Segment Start: Text segment
The whole point of free speech is not to make ideas exempt from criticism but to expose them to it.

Monday, December 7, 2009

Bob's reading list

The stuff I don't know..., welllll..., they could write a book about it. Okay, I guess they have. In fact, about 565 million of 'em, give or take a few hundred million. I've been doing some reading lately. I know, that's surely dangerous, and might be a violation of my probation, but I'm trusting you not to tell my probie about it.

Here is a short list of books you might consider giving someone for Christmas. (Don't bother with PP; he doesn't believe anything that hasn't been recommended by the RNC.)

'The Given Day," by Dennis Lehane, a historical novel in the tradition of "Ragtime," by E.L. Doctorow (also worth reading or giving, if you haven't already). Lehane combines vignettes of Babe Ruth (in 1919, the year he was traded to the Yankees by the Red Sox), life for black folks in Boston and Tulsa, and the 1919 Boston police strike in a substantial saga that kept me awake four nights in a row (a substantial feat in itself). Lehane is the author of "Mystic River," which was made into an excellent Sean Penn/Tim Robbins movie not long ago.
Segment End: Text segment
Segment Start: Recorded information
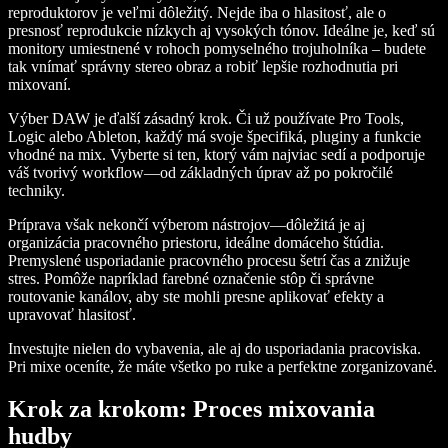
reproduktorov je veľmi dôležitý. Nejde iba o hlasitosť, ale o
presnosť reprodukcie nízkych aj vysokých tónov. Ideálne je, keď sú
monitory umiestnené v rohoch pomyselného trojuholníka – budete
tak vnímať správny stereo obraz a robiť lepšie rozhodnutia pri
mixovaní.
Výber DAW je ďalší zásadný krok. Či už používate Pro Tools,
Logic alebo Ableton, každý má svoje špecifiká, pluginy a funkcie
vhodné na mix. Vyberte si ten, ktorý vám najviac sedí a podporuje
váš tvorivý workflow—od základných úprav až po pokročilé
techniky.
Príprava však nekončí výberom nástrojov—dôležitá je aj
organizácia pracovného priestoru, ideálne domáceho štúdia.
Premyslené usporiadanie pracovného procesu šetrí čas a znižuje
stres. Pomôže napríklad farebné označenie stôp či správne
routovanie kanálov, aby ste mohli presne aplikovať efekty a
upravovať hlasitosť.
Investujte nielen do vybavenia, ale aj do usporiadania pracoviska.
Pri mixe oceníte, že máte všetko po ruke a perfektne zorganizované.
Krok za krokom: Proces mixovania
hudby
Segment End: Recorded information
* _Instructions for the task_:
Pick up the blog post recommending books for Christmas after its last sentence and continue it. The items have nothing to do with the text.

* _Answer space_:
"Middlesex," by Jeffrey Eugenides, author of "Little Children," also recently made into a movie with Kate Winslet and Jennifer Connelly (and who can get enough of her?). This one combines history ranging from the middle ages to Detroit's problems during the past half-century, told around a hermaphrodite central character. It's about self-identity, especially sexual identity, and the resilience of children (without which we would all be so screwed up we'd be non-functional). Mainly, it's a pretty damned good adventure story.

"Mile High," by Richard Condon, whose novels (look him up) can hardly be called novels. The villain in "Mile High" resembles..., well, okay, Joseph Kennedy, or maybe Vito Corleone (no, wait, Kennedy created Corleone's real-life derivation). This is the probable story of how alcohol prohibition came to be, and, by logical extension, how an even more disastrous prohibition, which still afflicts us today, came to be.

"The 480," by Eugene Burdick. This gem was written in 1964; I stumbled on it in Again Books, downtown Rapid City. The "480" refers to a breakdown of socio-economic/religious/quasi-political-leaning groups in the United States derived from the efforts of political advisors to conceive messages to these various groups that minimizes their natural antipathy to one another (or takes advantage of it when that is advantageous). The story is of the rise of seemingly reasonable guy who gets infected with the "virus of ambition" after being lauded for simply doing his job. I'm glad I did not read it until I had seasoned myself with 45 more years of watching the virus infect folks I know personally--as well as some I don't know personally--who achieved national political office.

3 comments:

PP said...

Bob -

I'd heard you were upset when at the time the police arrested you, that they'd confiscated all the books from your vehicle.

Because some of them had pages that you hadn't colored yet.

Bob Newland said...

Mighty clever, PuPu.

Taunia said...

You mean....I'm not entitled to be Ambassador to the U.N., no matter how much I want it, because I clean house really well and am a whiz at laundry?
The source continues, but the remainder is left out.